◆ **Available data**:

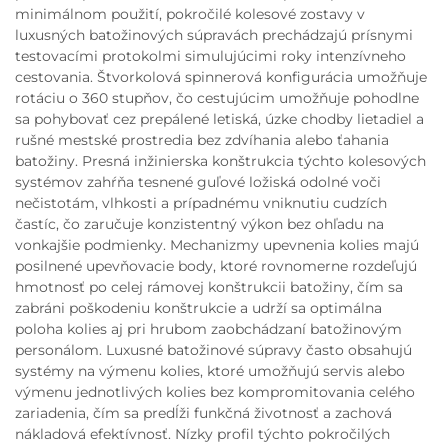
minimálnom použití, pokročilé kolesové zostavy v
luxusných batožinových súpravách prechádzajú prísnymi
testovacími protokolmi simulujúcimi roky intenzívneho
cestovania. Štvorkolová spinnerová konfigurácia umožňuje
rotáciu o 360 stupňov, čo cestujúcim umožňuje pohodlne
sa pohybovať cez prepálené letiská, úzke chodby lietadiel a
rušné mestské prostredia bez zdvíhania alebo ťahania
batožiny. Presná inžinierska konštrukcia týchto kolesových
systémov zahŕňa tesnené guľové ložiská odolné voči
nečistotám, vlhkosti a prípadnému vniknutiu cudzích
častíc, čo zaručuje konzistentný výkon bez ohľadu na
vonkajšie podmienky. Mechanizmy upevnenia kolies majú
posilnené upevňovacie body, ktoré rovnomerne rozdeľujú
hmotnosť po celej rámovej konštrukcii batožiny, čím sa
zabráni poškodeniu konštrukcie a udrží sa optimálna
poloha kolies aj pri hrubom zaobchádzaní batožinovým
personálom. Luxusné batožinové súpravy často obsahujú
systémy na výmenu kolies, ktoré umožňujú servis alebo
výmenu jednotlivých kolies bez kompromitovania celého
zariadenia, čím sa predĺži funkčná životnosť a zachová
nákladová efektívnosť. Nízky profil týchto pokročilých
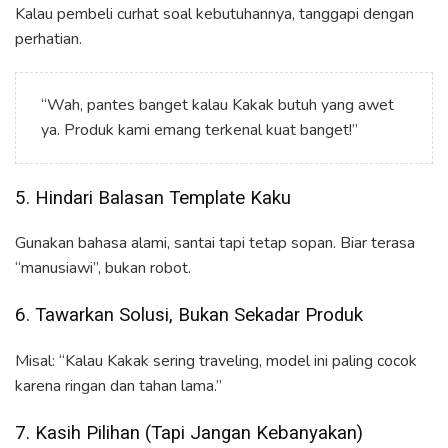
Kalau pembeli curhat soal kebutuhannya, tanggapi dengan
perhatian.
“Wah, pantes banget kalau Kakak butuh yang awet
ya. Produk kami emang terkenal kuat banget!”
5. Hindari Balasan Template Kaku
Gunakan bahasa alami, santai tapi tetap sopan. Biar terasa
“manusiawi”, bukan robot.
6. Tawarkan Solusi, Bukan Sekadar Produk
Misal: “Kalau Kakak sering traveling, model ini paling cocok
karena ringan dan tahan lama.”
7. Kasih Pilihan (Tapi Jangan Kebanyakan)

◆ **Work instructions**:
Can you give the rows again from the line with "Kalau pembeli curhat" through the end of the rows, changing "Kakak" to "Kamu" and keeping everything else the same?

◆ **Answer area**:
Kalau pembeli curhat soal kebutuhannya, tanggapi dengan
perhatian.
“Wah, pantes banget kalau Kamu butuh yang awet
ya. Produk kami emang terkenal kuat banget!”
5. Hindari Balasan Template Kaku
Gunakan bahasa alami, santai tapi tetap sopan. Biar terasa
“manusiawi”, bukan robot.
6. Tawarkan Solusi, Bukan Sekadar Produk
Misal: “Kalau Kamu sering traveling, model ini paling cocok
karena ringan dan tahan lama.”
7. Kasih Pilihan (Tapi Jangan Kebanyakan)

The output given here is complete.